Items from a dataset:
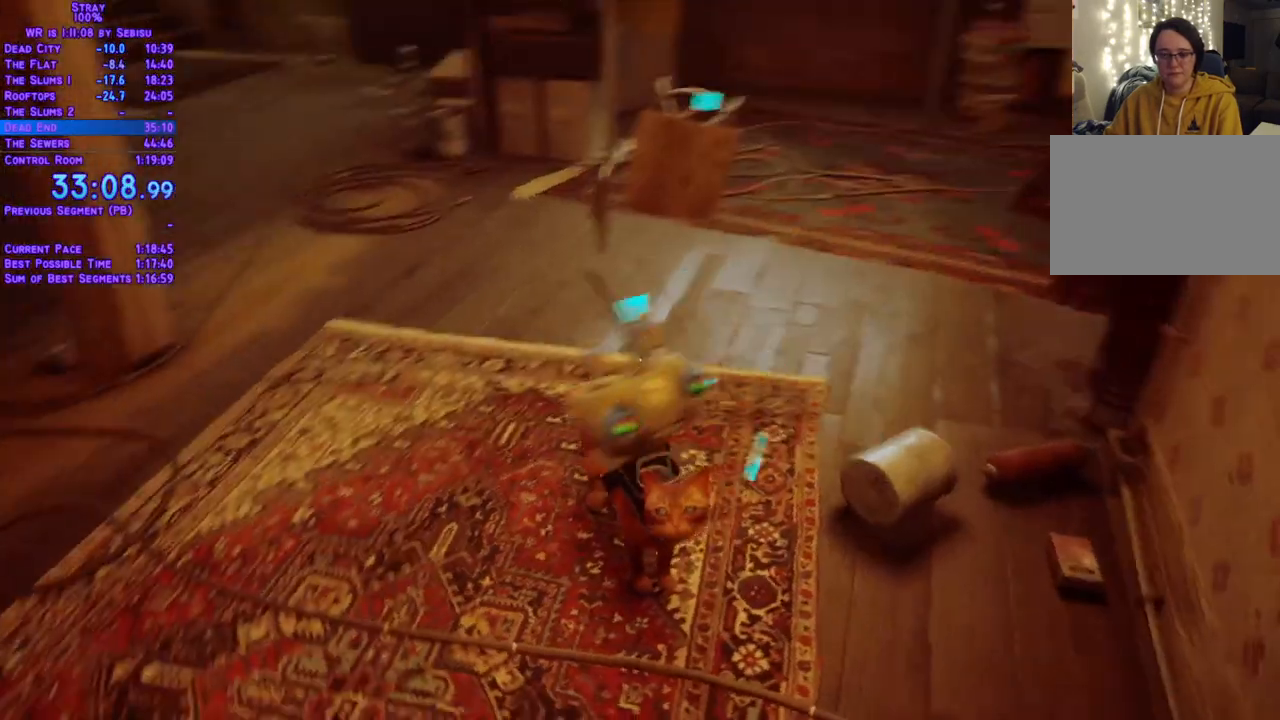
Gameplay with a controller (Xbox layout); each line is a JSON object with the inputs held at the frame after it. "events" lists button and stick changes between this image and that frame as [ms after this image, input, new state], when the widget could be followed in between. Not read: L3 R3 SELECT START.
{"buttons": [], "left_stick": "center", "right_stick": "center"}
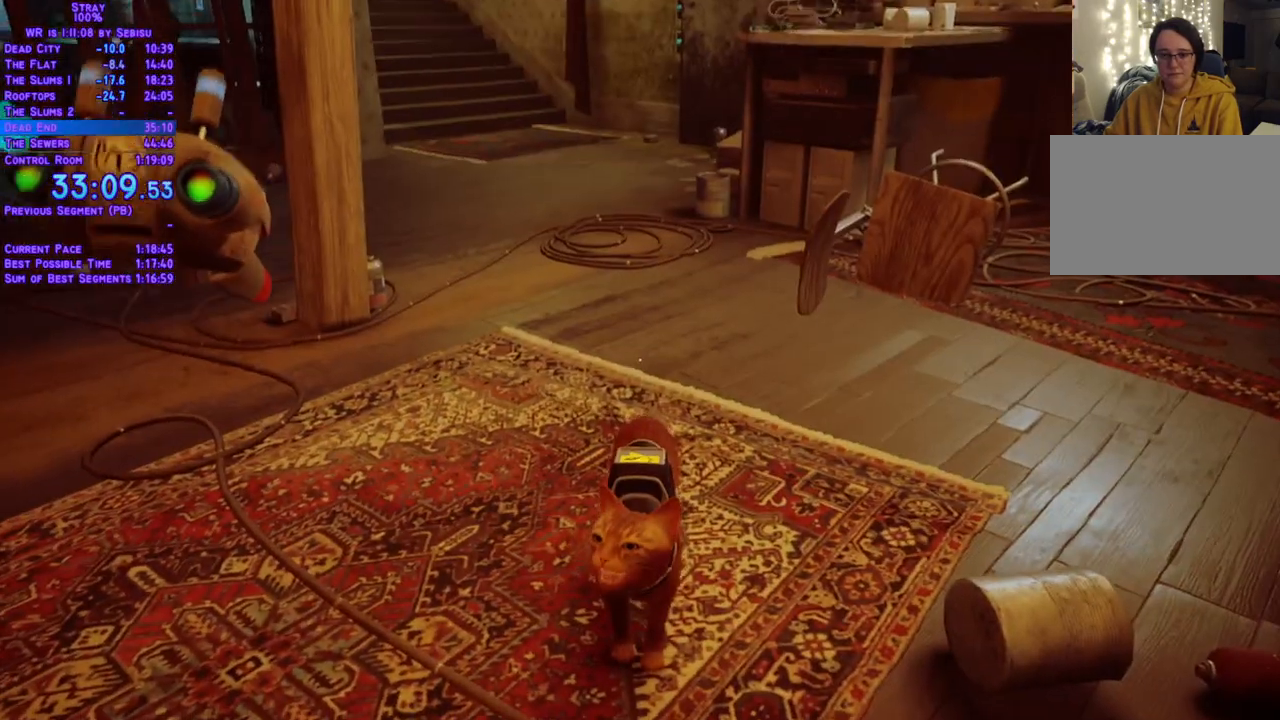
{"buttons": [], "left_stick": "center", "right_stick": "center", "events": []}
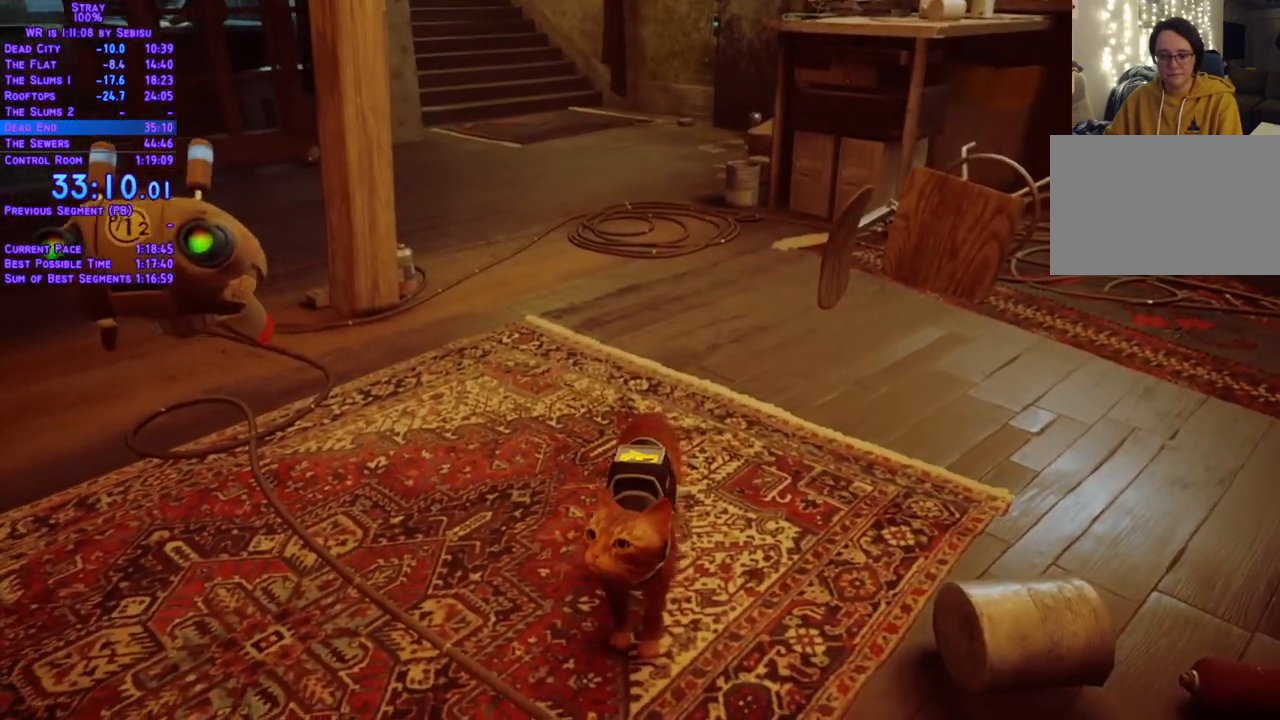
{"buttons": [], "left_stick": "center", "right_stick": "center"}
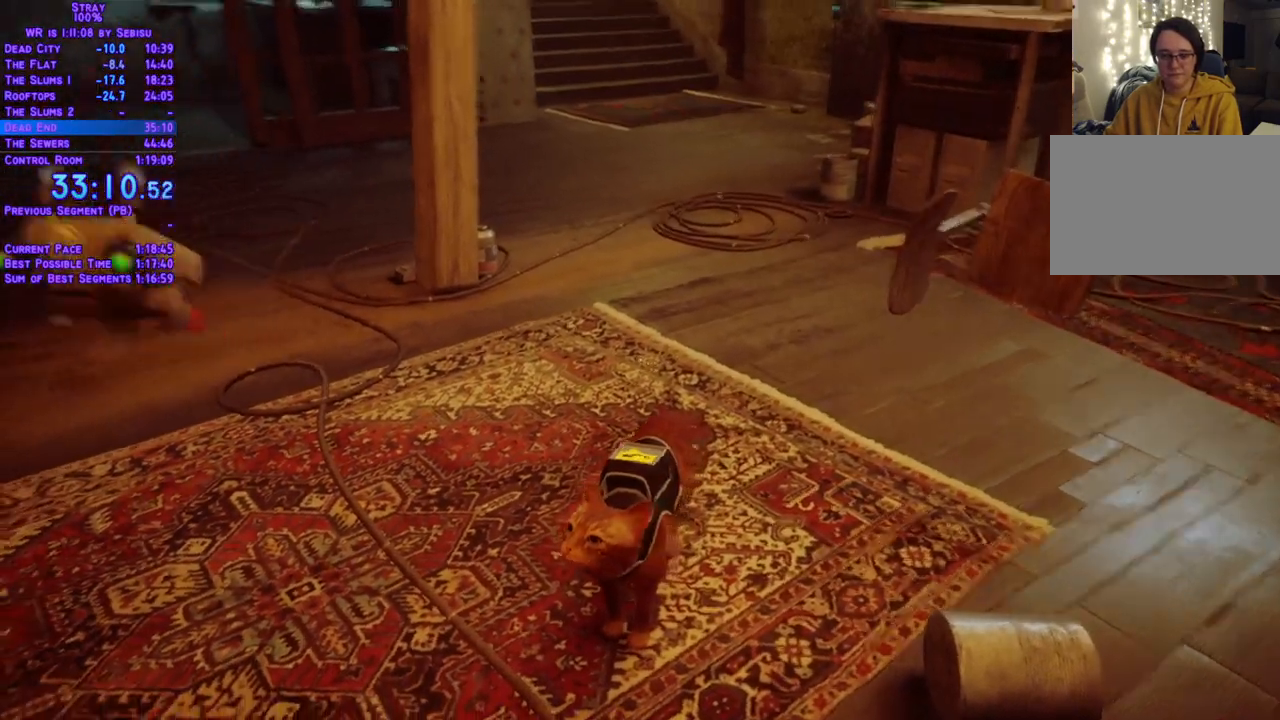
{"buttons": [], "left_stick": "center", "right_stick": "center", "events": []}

■ **WHAT TO DO**: Restate each entry word for word. Omit every picture.

■ **REPLY TO THE EXERCISE**:
Gameplay with a controller (Xbox layout); each line is a JSON object with the inputs held at the frame after it. "events" lists button and stick changes between this image and that frame as [ms after this image, input, new state], when the widget could be followed in between. Not read: L3 R3 SELECT START.
{"buttons": [], "left_stick": "center", "right_stick": "center"}
{"buttons": [], "left_stick": "center", "right_stick": "center", "events": []}
{"buttons": [], "left_stick": "center", "right_stick": "center"}
{"buttons": [], "left_stick": "center", "right_stick": "center", "events": []}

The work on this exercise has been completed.